Attention now turns to whether this is a bear market rally, or whether the fundamentals are following through in support.
Read more in The Week On-chain 👇https://t.co/taOkbeVlyv
— glassnode (@glassnode) August 1, 2022
The paper begins by describing the characteristics of a bear market, such as a decrease in on-chain activity and a shift from speculative speculators to long-term holders. It suggests that the Bitcoin network continues to exhibit each of these characteristics.
According to Glassnode, a reduction in network activity might be read as a lack of new demand from speculative traders over long-term holders (LTHs) and investors with a strong belief in the network’s technology.

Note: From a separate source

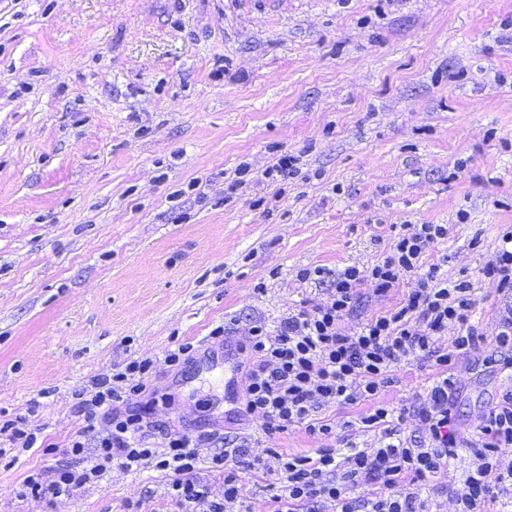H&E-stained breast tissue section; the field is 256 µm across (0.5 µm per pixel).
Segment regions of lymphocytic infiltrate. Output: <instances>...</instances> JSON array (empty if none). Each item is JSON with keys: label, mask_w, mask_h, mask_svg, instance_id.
<instances>
[{"label": "lymphocytic infiltrate", "mask_w": 512, "mask_h": 512, "mask_svg": "<svg viewBox=\"0 0 512 512\" xmlns=\"http://www.w3.org/2000/svg\"><path fill=\"white\" fill-rule=\"evenodd\" d=\"M447 235L443 224H404L373 266H348L338 272L321 266L300 269L301 280H331L328 298L312 308L288 312L275 331L254 323L240 344L241 351L253 357L244 375L241 412L262 416L268 438L295 426L316 439L331 437L338 424L323 418V410L357 405L361 411L356 422L361 431L374 433V447L363 448L350 440L342 448L286 455L243 442L204 460L199 450L208 438L202 434L170 431L161 445H151L145 439L150 410L141 397L143 380L154 363L134 360L111 379L96 382L95 394L80 402L86 431L94 430L98 418L109 419L107 432L97 437L94 448L79 439L70 443V454L88 457V466L60 470L50 483L41 473L27 474L22 496L45 499L77 491L115 463L128 471L152 466L168 473L180 512H197L204 503L208 512H225L245 491L241 466L261 470L273 458L282 474L271 497L274 512H315L318 503L329 504L333 512H434V502L421 491L447 474L458 456L453 413L462 392L455 372L458 362L486 341L491 350L483 366L512 371V226L480 269L482 277L496 282L505 300L488 330L470 321L476 302L471 282L448 280L439 265L422 263ZM413 275L418 286L398 306L367 319L359 331L342 328V320L356 311L363 292L388 296L400 279ZM452 324L459 326L460 335L450 347H439V336ZM421 357L433 360L439 369L426 398L411 407L384 403L381 393L390 384L392 369ZM409 416L420 423L423 439L402 437L399 427ZM469 446L475 461L452 488L459 512H481L486 502L512 500V387L478 418ZM202 460L210 471L223 475V501L210 500L208 486L196 478ZM362 483L379 486V495L354 497V488Z\"/></svg>", "instance_id": "obj_1"}]
</instances>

The report reveals:
With the exception of a few activity surges around large capitulation events, the present network activity indicates that there has been no increase in fresh demand.
In contrast to the previous week, when a considerable level of demand appeared to be formed at $20,000 for BTC, so establishing a floor, the additional demand required to sustain any future price increases is not evident. Glassnode refers to the gradual fall of active addresses as a “low bear market demand profile” that has largely been in effect since December.
the one established for the period of 2018-2019. Similar to the previous cycle, network demand diminished following the all-time BTC price high in April 2021. Prior to the following November, there was a substantial resurgence in demand as prices reached a new ATH.
However, since November of last year, demand has been on a declining trend, with a significant decrease during the huge liquidations in May.
The Bitcoin network remains controlled by HODLers, and there has been no notable return of new demand.
Glassnode noted that demand from parties other than Bitcoin aficionados is so low that network costs have entered “bear market territory.” During the previous week, daily fees totaled barely 13,4 BTC. In contrast, when prices reached ATH in April 2017, network fees exceeded 200 BTC per day.
Assuming that fee rates climb by a significant amount, Glassnode thinks that this might indicate a surge in demand, thereby sustaining a “positive structural shift” in Bitcoin network activity.
While we have not yet observed a significant increase in fees, keeping an eye on this statistic is likely an indication of economic recovery.
Disclaimer: These are the writer’s opinions and should not be considered investment advice. Readers should do their own research.